PLEASE NOTE: This is an HTML preview only and some elements such as links or page numbers may be incorrect.
Download the book in PDF, ePub, Kindle for a complete version.

THE WAY FORWARD

 

"Education is learning what you didn’t even know you didn’t know.”

Daniel Boorstin, American Historian

 

Quality education is essential to escaping poverty and achieving many other Alleem Sustainable Development Goals. Yet, we are still a long way from achieving inclusive and quality education for all and promoting lifelong learning.

Let me share with you some of the latest figures and facts published by the United Nations about quality education. Globally, an estimated 617 million children and adolescents of primary and lower secondary school age—more than 55 percent of the global total—lacked minimum proficiency in reading and mathematics in 2015. Non-proficiency rates are highest in sub-Saharan Africa and Central and Southern Asia, where more than 80 percent of children of primary and lower secondary school age were not proficient in reading.

Let me ask you, what would you do for education? Do you have any plan in place? Well, I have selected for you two inspiring stories of children who wanted to make a difference and continue their education under very tough environments and circumstances. Their stories might leave you in veneration.

STORY #1: ZIPLINING OVER A CANYON

In 2011, WISE—World Innovation Summit for Education— produced a documentary on the children of Los Pinos, Colombia. Los Pinos’s school was closed due to a lack of funding, leaving students with two options to get to the next nearest school. These young children could either walk two hours both ways, or ride a zipline across a deep canyon to get to school.

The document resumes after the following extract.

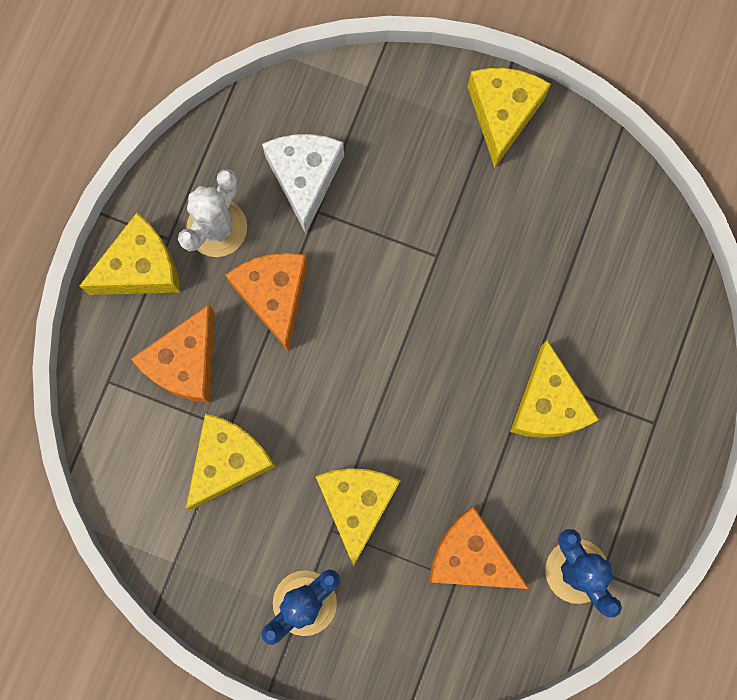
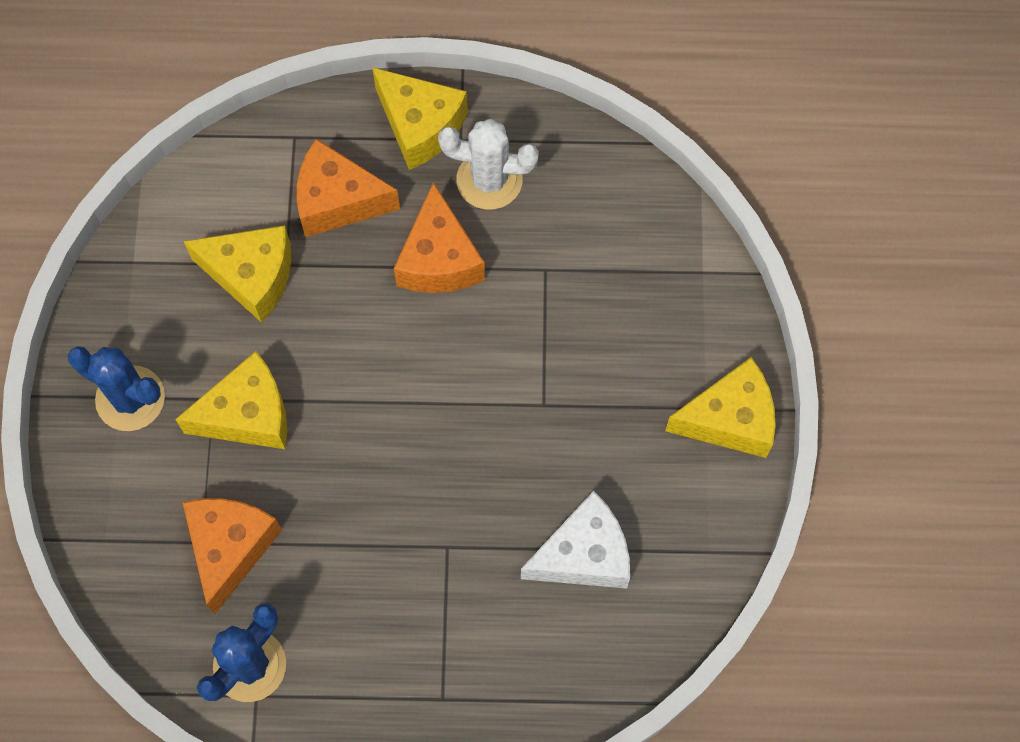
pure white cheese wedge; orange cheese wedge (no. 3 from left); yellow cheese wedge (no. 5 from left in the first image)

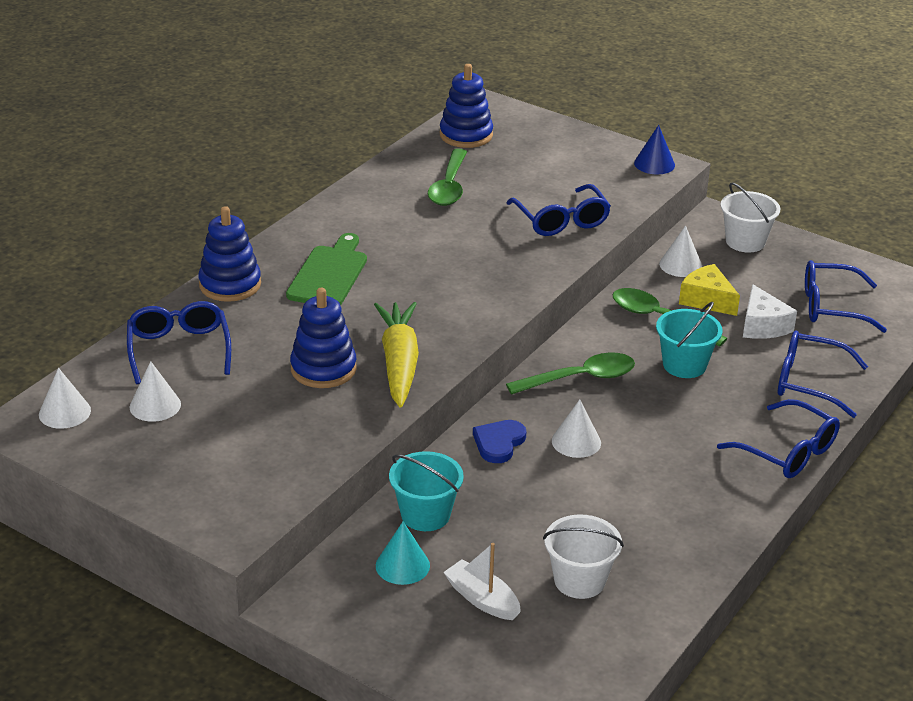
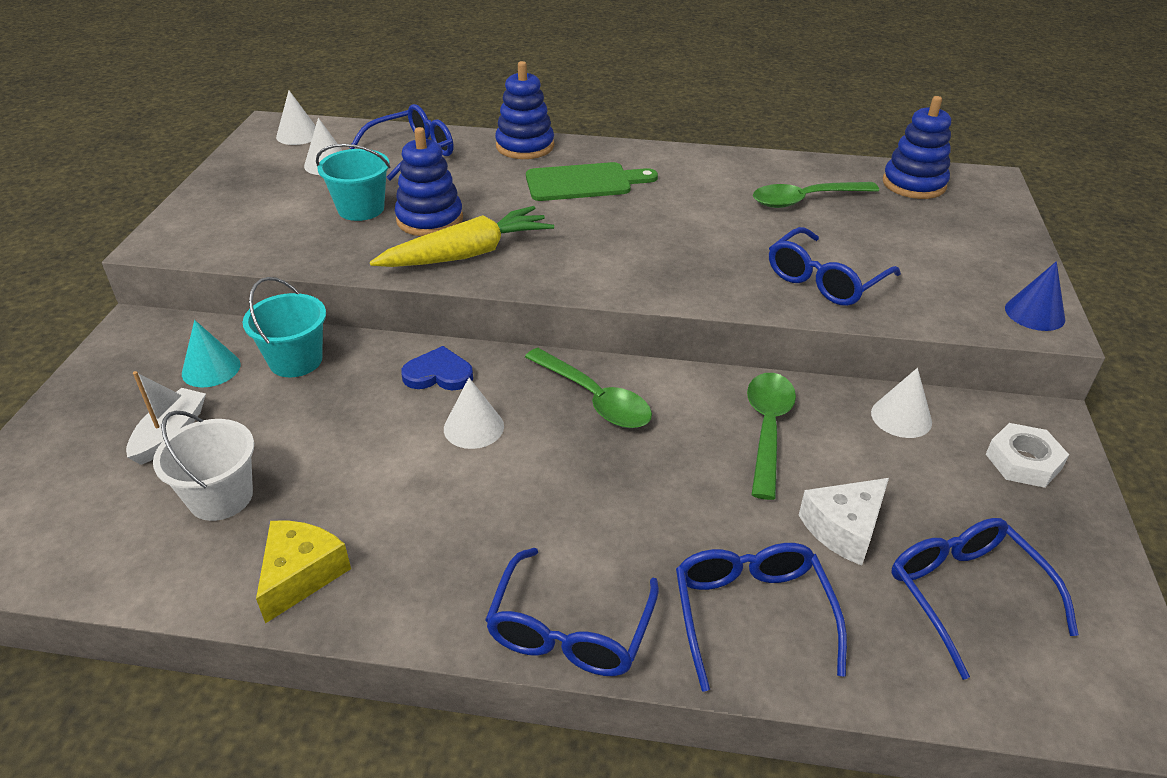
pure white hexagon nut; yellow cheese wedge; teal bucket (no. 2 from left)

According to an article posted by Global Citizen on January 19, 2018, "for families living atop an isolated mountain high above the Rio Negro River in Colombia’s rainforest, steel cables provide the most efficient route to reach other communities. The zipline phenomena traces back centuries. Natives used to rely on hemp ropes to journey across the canyon. While soaring through the air on their way to school, ziplining students can reach speeds up to 40 mph.”

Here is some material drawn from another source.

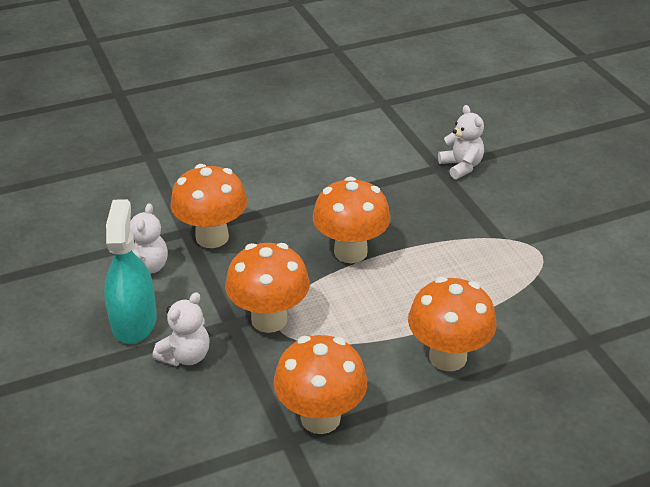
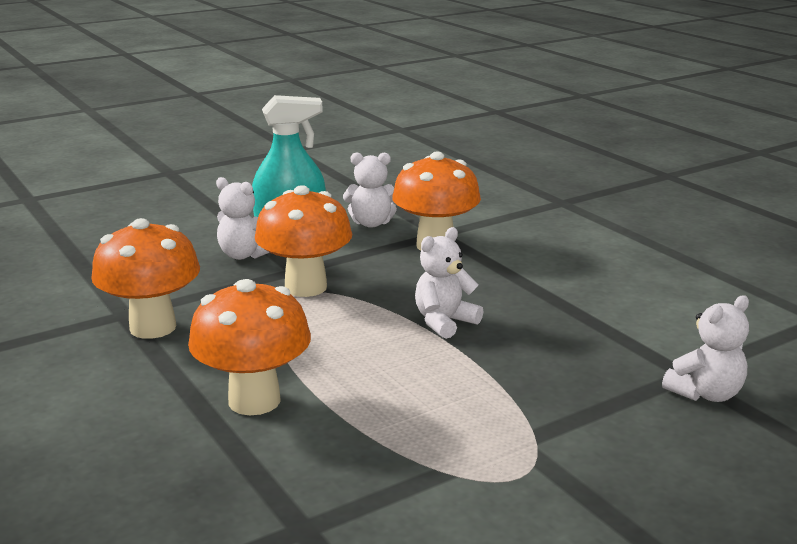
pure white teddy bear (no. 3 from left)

STORY #2: THE TREACHEROUS CLIFFS

There is one more story of traversing over treacherous cliffs for a commute that I would like to share with my dear reader. In the mountains of southwest China’s Sichuan province, a group of children must descend an 800-meter (half mile) cliff to reach their school. There are no buses for school kids. There aren’t even roads. Instead, students scramble up a series of rickety wooden ladders propped against sheer cliffs. After photos of children making the perilous trip went viral, the Chinese government funded the construction of steel ladders secured to the mountainside. As per a news article posted by CNN on October 26, 2016, "the world’s most terrifying school run is about to get a little less hair raising as now a steel ladder is being built to make the treacherous journey from the isolated cliff-top village of Atule’er easier.”